On August 4, 2018 the expiration date of the Series N warrants was extended by eighteen months to expire on February 18, 2020. The incremental cost of this extension was approximately $14,000, which was recorded as a deemed dividend.

 

Exercise of Equity Warrants

 

The following chart lists the equity warrants that were exercised during the year ended September 30, 2018.

 

Warrants   Warrants Exercised     Exercise Price    

 

Proceeds

 
Series PP     1,577,500     $ 2.30     $ 3,628,250  
Series QQ     84,000     $ 2.50       210,000  
Series RR     27,687     $ 1.65       45,684  
Series SS     328,948     $ 2.09       687,500  
Series TT     578,983     $ 2.24       1,296,922  
      2,597,118             $ 5,868,356  

 

3.  Options and Shares Issued to Consultants

 

The Company typically enters into consulting arrangements in exchange for common stock or stock options. During the years ended September 30, 2018 and 2017 the Company issued 356,197 and 76,551 shares, respectively, of common stock to consultants of which 353,197 and 68,352 shares, respectively, were restricted shares. Under these arrangements, the common stock was issued with stock prices ranging between $0.85 and $7.25 per share.

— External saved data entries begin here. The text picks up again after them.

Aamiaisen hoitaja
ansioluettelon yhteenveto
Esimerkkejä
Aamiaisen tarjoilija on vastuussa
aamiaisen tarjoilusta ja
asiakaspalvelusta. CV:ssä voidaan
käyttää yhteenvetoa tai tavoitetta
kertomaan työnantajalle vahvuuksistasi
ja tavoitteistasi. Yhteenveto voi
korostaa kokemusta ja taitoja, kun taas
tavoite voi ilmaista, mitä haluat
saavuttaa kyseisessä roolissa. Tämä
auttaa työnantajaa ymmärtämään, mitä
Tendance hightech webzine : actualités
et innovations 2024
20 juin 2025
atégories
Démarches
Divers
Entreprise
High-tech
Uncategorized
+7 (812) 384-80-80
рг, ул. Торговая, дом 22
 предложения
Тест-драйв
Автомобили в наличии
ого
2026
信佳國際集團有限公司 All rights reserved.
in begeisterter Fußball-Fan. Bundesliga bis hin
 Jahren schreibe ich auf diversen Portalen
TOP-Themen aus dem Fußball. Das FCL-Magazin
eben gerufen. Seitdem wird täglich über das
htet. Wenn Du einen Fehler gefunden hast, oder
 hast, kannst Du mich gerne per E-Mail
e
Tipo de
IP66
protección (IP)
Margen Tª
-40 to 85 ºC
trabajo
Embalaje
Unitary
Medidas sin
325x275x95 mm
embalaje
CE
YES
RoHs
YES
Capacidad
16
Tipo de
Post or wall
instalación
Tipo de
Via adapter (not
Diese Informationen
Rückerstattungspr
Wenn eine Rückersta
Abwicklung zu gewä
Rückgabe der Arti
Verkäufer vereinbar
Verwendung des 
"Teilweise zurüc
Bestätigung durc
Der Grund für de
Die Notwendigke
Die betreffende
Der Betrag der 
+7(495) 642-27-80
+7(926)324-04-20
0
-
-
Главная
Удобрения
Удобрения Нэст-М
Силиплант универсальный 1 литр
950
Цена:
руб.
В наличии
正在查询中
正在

The weighted average grant price was $1.95 and $2.67 for stock issued during the years and September 30, 2018 and 2017, respectively.

 

Additionally, during the year ended September 30, 2017 the Company issued to consultants 20,000 options to purchase common stock with an exercise price of $2.18 per share and a fair value of $1.87 per share. The aggregate values of the issuances of restricted common stock and common stock options are recorded as prepaid expenses and are charged to general and administrative expenses over the periods of service.

 

During the years ended September 30, 2018 and 2017, the Company recorded total expense of approximately $531,000 and $233,000, respectively, relating to these consulting agreements. At September 30, 2018 and 2017, approximately $207,000 and $45,000, respectively, are included in prepaid expenses. As of September 30, 2018, 42,000 options issued to consultants as payment for services remained outstanding, all of which were issued from the Non-Qualified Stock Option plans and are fully vested.